Once the fractions have been removed, wash the collection chamber twice with gel free running buffer by adding 100 microliters per channel and pipetting up and down twice. After washing, add 100 microliters of gel free running buffer back into the collection chambers. Close the lid and press the resume button.

The gel free 8, 100 will run until the next time interval. The total time remaining in the experiment is shown on the right hand side of the screen. Press the button above the box displaying time to toggle between time remaining time elapsed, and time to pause.

Once all of the fractions have been collected, they can immediately be used for further downstream preparation, such as isoelectric focusing or gel electrophoresis or for analysis using liquid chromatography, mass spectrometry or immuno affinity. In this demonstration, eight protein samples at 200 micrograms each were partitioned into 12 fractions each for a total of 96 fractions. To visualize the results of the fractionation and aliquot of each of the 12 fractions from the bovine liver homogenate sample was then run on a standard 1D gel and silver stained.

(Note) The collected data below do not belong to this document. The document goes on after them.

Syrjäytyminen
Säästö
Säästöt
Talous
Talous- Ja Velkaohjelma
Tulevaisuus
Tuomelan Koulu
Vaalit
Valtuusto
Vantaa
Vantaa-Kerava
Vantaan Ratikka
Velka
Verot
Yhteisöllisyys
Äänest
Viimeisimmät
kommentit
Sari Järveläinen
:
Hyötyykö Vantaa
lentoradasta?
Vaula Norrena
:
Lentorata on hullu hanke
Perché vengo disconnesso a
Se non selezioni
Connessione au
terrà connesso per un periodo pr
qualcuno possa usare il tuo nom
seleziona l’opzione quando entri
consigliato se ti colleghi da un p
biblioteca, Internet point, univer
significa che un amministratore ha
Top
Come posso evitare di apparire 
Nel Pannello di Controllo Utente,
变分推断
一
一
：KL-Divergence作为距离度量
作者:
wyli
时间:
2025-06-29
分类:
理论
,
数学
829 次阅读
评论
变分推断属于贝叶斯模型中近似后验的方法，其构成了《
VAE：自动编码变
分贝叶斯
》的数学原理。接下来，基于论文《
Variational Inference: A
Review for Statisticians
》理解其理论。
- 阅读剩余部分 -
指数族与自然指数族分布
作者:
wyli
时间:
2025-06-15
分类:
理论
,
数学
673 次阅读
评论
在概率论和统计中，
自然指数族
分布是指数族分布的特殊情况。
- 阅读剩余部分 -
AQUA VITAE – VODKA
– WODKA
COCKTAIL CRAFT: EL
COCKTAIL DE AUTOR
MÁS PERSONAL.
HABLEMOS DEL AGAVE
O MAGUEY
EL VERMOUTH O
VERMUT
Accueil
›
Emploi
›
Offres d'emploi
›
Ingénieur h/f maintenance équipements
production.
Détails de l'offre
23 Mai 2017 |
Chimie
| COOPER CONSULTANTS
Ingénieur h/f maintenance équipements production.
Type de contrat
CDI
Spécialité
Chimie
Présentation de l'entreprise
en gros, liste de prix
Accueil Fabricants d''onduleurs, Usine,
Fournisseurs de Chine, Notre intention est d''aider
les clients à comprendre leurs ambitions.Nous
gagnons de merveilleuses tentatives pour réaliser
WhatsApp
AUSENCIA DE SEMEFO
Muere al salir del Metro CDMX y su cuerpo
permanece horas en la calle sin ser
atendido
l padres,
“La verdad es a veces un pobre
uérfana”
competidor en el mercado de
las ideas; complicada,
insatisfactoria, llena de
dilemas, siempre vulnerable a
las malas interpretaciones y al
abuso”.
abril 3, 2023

As shown in this figure, the protein sample was fractionated into 12 distinct fractions spanning the molecular weight range from 3.5 kilodaltons to 150 kilodaltons. The gel shown here highlights the ability of the gel free 8, 100 system to fractionate a large amount of protein into distinct molecular weight fractions. This is an incredibly powerful tool for top-down and bottom-up proteomics using mass spectrometry as well as immuno affinity experiments where a single purified intact protein molecular weight fraction is required.

It’s been a pleasure showing you how easy it is to use the gel free 8, 100 fractionation system to reproducibly partition your sample into discrete molecular weight fractions, and achieve high liquid phase recovery. So that’s it. Thanks for watching and good luck with your experiments.